Steven Gruel, Pellicano's attorney, who filed an appeal against the conviction in 2010, will today argue that prosecutors have deliberately dragged their feet and that his client should therefore be freed until it's heard. "Why should this man remain languishing in prison when the government has already spent two years responding to his appeal?" said Mr Gruel.

His appeal argument revolves around two recent Supreme Court decisions which, he says, redefined the legal definitions of "computer fraud" and "honest services". Those redefinitions "completely eviscerate the government's conviction" of Pellicano, he claims. Pellicano's bail request is opposed by prosecutors. They argue that he could end up selling his life story, getting even with the witnesses who helped convict him, or even going back into business as a crooked private eye.

"That's nonsense," Nr Gruel countered. "Mr Pellicano's investigative work took place more than 10 years ago, at the behest of clients.

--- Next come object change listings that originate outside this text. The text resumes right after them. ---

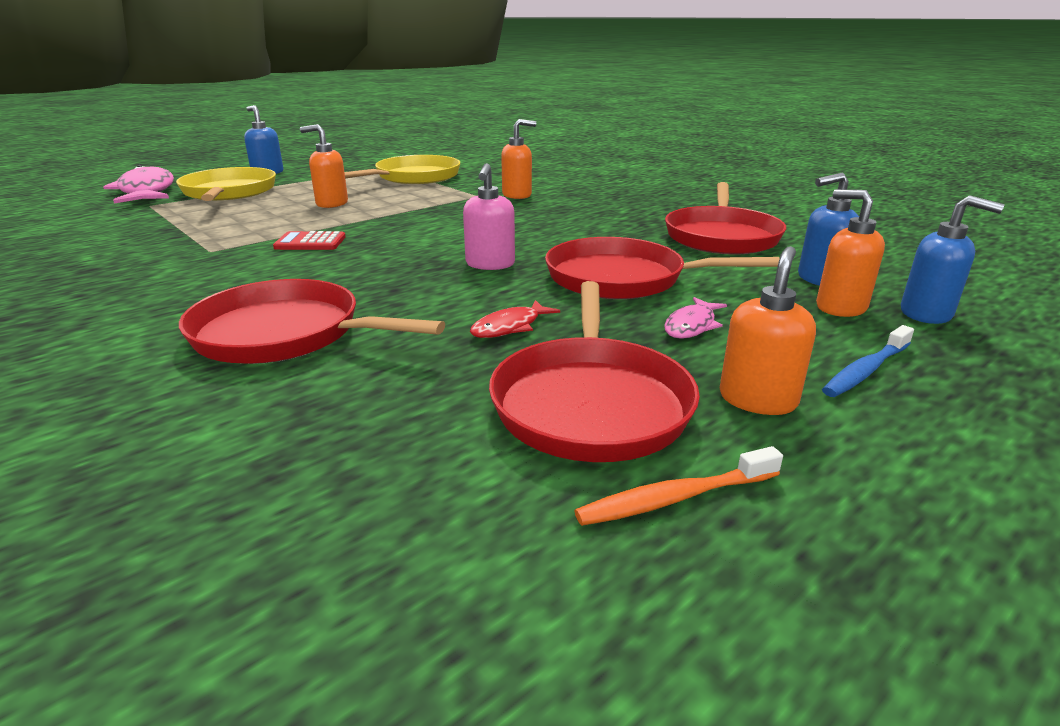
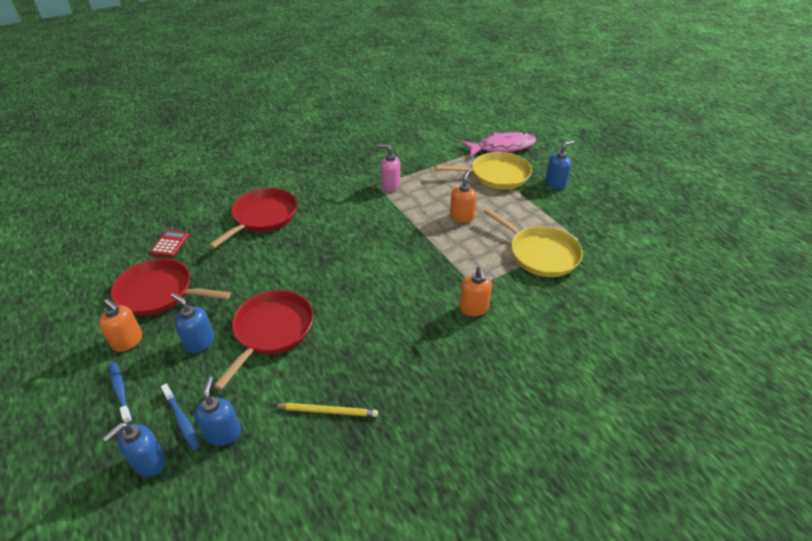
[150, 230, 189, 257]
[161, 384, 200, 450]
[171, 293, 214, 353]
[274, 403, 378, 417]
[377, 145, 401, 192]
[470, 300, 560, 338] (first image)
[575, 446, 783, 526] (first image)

He no longer has his company. He no longer has clients. He has no desire or means to be out investigating people willy-nilly."

The imprisonment of Pellicano has been a relief for celebrity clients, because it has largely taken him out of circulation. However, last year he agreed to an interview behind bars with Newsweek which provided an insight into the seamier side of Hollywood. "If you saw the stuff I found in celebrity homes: cocaine, heroin, Ecstasy, vials of narcotics..." he said at one point. "There was a doctor shooting up celebrities with morphine for $350."

Although he refused to name names, citing the Mafia code of omertà, Pellicano did reveal that, in the early 1990s, he helped discredit an erotic wrestler who falsely claimed to have had a gay affair with Tom Cruise. Pellicano added that he'd also worked for Michael Jackson during his 1993 child-molestation case, but "I quit because I found out some truths … He did something far worse to young boys than molest them."

At least one former victim opposes his release. Anita Busch, a Los Angeles Times reporter who found a dead fish on her car when she was investigating alleged links between a colleague of Steven Segal and the Gambino Mafia family, told the Hollywood Reporter: "If you're dealing with a sociopath, which is what he is, you cannot predict his behaviour."